The Pythagorean Identity is a fundamental concept in trigonometry, often used to simplify expressions and verify identities. It originates from the Pythagorean Theorem and relates the squares of the sine and cosine functions. Specifically, the identity states that:

• \( \cos^2 x + \sin^2 x = 1 \)

Understanding this identity is crucial because it provides a direct relationship between sine and cosine, allowing us to manipulate and simplify trigonometric expressions. In our exercise, this identity is the key to verifying the given identity \( \frac{\cos x}{\sec x}+\frac{\sin x}{\csc x}=1 \). By expressing the fractions in terms of squared sine and cosine, we reveal the Pythagorean relationship. It's a versatile tool in both theoretical and applied mathematics, often simplifying complex problems into more manageable forms.

Simplifying trigonometric expressions involves rewriting them in a simpler or more convenient form. A good strategy is to express all trigonometric functions in terms of sine and cosine, because they are the basic functions from which others are derived.
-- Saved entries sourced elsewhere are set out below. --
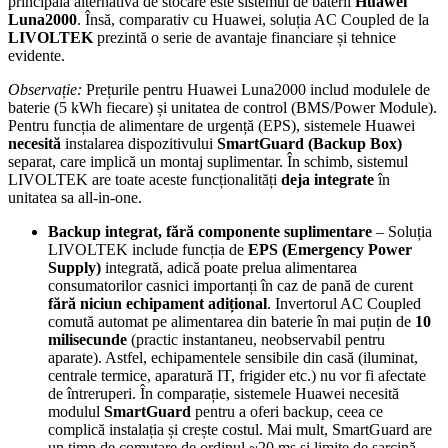
principala alternativă de stocare este sistemul de baterii
Huawei
Luna2000
. Însă, comparativ cu Huawei, soluția AC Coupled de la
LIVOLTEK
prezintă o serie de avantaje financiare și tehnice
evidente.
Observație:
Prețurile pentru Huawei Luna2000 includ modulele de
baterie (5 kWh fiecare) și unitatea de control (BMS/Power Module).
Pentru funcția de alimentare de urgență (EPS), sistemele Huawei
necesită
instalarea dispozitivului
SmartGuard (Backup Box)
separat, care implică un montaj suplimentar. În schimb, sistemul
LIVOLTEK are toate aceste funcționalități
deja integrate
în
unitatea sa all-in-one.
Backup integrat, fără componente suplimentare
– Soluția
LIVOLTEK include funcția de
EPS (Emergency Power
Supply)
integrată, adică poate prelua alimentarea
consumatorilor casnici importanți în caz de pană de curent
fără niciun echipament adițional
. Invertorul AC Coupled
comută automat pe alimentarea din baterie în mai puțin de
10
milisecunde
(practic instantaneu, neobservabil pentru
aparate). Astfel, echipamentele sensibile din casă (iluminat,
centrale termice, aparatură IT, frigider etc.) nu vor fi afectate
de întreruperi. În comparație, sistemele Huawei necesită
modulul
SmartGuard
pentru a oferi backup, ceea ce
complică instalația și crește costul. Mai mult, SmartGuard are
un timp de comutare de ordinul ~20 ms și limite de sarcină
In our exercise, the goal is to simplify:

• \( \frac{\cos x}{\sec x} \)
• \( \frac{\sin x}{\csc x} \)

To simplify these, recall that \( \sec x = \frac{1}{\cos x} \) and \( \csc x = \frac{1}{\sin x} \). By substituting these definitions into the expressions, we get:

• \( \frac{\cos x}{\sec x} = \cos x \cdot \cos x = \cos^2 x \)
• \( \frac{\sin x}{\csc x} = \sin x \cdot \sin x = \sin^2 x \)

Once rewritten, these expressions are much easier to handle, making the verification of identities straightforward. This simplification process is crucial because it turns complex mathematical problems into simpler ones, allowing for deeper insights and solutions.

Verifying trigonometric identities is an essential skill. It involves demonstrating that two sides of an equation are equivalent using known identities and simplifications. The process can seem intimidating, but breaking it down into smaller steps makes it manageable.
Begin by checking both sides of the identity to see if they can be simplified. In our exercise \( \frac{\cos x}{\sec x}+\frac{\sin x}{\csc x}=1 \), simplifying both fractions leads to \( \cos^2 x + \sin^2 x \).

• Next, apply known identities, like the Pythagorean Identity \( \cos^2 x + \sin^2 x = 1 \).
• Finally, confirm if the simplified form equals the other side of the equation.

This process not only reinforces understanding of trigonometric relationships but also strengthens problem-solving skills. Practice is key; the more identities you verify, the quicker and more intuitive the process becomes.